### EXERCISE INSTRUCTIONS
Starting at the first line of the records below, transcribe each line exactly, ending with the line that contains "assessment, and adaptability.".

◇ ◇ ◇ ◇

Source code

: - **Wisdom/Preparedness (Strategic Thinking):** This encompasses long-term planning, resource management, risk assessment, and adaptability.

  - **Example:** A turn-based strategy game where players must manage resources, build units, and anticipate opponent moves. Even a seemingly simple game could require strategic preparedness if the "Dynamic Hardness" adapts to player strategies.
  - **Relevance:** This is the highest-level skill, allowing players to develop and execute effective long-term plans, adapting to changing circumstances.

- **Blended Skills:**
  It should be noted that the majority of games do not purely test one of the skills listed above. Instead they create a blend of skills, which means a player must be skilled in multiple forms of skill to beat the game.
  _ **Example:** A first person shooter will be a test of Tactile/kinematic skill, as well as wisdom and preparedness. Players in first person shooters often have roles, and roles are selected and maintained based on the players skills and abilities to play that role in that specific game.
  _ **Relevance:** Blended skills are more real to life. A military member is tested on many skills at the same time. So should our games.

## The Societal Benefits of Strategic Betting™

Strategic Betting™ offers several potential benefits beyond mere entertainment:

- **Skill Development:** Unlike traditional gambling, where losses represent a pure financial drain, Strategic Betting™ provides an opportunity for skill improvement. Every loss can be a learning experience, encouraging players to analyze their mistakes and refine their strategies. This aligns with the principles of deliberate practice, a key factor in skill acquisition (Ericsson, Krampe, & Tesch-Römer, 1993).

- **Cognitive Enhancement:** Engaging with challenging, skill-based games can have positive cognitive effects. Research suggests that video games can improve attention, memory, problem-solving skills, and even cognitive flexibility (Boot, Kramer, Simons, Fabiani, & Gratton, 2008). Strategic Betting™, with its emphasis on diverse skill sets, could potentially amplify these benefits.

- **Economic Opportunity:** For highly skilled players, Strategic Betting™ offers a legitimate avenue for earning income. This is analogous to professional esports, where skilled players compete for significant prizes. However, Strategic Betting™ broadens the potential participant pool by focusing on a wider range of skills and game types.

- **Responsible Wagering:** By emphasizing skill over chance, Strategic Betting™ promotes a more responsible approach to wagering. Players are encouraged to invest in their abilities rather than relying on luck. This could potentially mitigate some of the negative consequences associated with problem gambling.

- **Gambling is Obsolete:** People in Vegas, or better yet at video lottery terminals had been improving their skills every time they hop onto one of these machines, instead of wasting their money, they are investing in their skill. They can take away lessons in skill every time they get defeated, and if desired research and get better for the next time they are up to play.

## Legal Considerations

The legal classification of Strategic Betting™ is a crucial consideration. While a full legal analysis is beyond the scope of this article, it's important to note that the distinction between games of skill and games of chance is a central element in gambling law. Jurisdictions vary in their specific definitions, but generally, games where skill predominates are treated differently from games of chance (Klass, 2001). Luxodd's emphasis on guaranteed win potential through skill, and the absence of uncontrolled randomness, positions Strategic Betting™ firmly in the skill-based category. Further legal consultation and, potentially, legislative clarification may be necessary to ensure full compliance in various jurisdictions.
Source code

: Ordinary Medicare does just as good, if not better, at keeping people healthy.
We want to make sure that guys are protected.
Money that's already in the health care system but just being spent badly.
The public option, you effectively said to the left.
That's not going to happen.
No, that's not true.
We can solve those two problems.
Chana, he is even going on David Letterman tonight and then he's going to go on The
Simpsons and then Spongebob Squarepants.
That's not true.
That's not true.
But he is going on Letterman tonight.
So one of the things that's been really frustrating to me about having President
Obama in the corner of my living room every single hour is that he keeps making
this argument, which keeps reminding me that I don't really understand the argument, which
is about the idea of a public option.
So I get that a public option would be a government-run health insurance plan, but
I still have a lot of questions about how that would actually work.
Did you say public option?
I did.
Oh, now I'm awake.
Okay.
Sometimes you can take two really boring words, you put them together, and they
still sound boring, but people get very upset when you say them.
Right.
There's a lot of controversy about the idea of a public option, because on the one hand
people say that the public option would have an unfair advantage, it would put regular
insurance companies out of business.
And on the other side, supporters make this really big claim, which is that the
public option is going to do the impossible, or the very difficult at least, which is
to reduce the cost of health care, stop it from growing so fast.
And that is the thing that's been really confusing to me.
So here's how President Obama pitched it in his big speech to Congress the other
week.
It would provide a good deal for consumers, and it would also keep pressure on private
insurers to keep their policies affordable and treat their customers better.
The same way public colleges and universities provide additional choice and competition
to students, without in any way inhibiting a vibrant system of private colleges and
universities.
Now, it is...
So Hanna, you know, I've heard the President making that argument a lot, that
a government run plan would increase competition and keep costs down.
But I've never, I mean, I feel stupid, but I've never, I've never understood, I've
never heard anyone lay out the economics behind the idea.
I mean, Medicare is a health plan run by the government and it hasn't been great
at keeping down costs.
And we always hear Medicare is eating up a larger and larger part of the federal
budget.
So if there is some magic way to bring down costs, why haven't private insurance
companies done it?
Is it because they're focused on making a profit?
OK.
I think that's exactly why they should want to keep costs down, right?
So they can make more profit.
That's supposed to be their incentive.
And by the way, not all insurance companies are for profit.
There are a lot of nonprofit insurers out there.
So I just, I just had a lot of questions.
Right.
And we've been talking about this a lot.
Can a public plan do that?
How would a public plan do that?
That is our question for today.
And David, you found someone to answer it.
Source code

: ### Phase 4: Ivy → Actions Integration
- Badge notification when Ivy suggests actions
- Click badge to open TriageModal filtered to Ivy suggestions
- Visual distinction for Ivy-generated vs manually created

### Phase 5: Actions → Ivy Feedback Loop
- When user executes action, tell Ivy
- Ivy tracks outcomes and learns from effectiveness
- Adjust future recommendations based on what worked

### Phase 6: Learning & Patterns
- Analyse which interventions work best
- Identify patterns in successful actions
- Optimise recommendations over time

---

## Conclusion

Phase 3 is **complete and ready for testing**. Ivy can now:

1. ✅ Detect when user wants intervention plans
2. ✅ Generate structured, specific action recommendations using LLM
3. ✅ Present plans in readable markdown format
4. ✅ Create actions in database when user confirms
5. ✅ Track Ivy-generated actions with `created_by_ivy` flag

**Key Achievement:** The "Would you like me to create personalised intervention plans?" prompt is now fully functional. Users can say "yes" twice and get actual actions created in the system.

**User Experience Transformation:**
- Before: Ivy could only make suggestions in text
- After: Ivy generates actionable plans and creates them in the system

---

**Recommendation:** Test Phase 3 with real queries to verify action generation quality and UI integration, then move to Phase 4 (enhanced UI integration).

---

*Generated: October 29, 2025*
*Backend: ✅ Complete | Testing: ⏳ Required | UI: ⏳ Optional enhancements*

◇ ◇ ◇ ◇

### RESULT OF THIS EXERCISE
Source code

: - **Wisdom/Preparedness (Strategic Thinking):** This encompasses long-term planning, resource management, risk assessment, and adaptability.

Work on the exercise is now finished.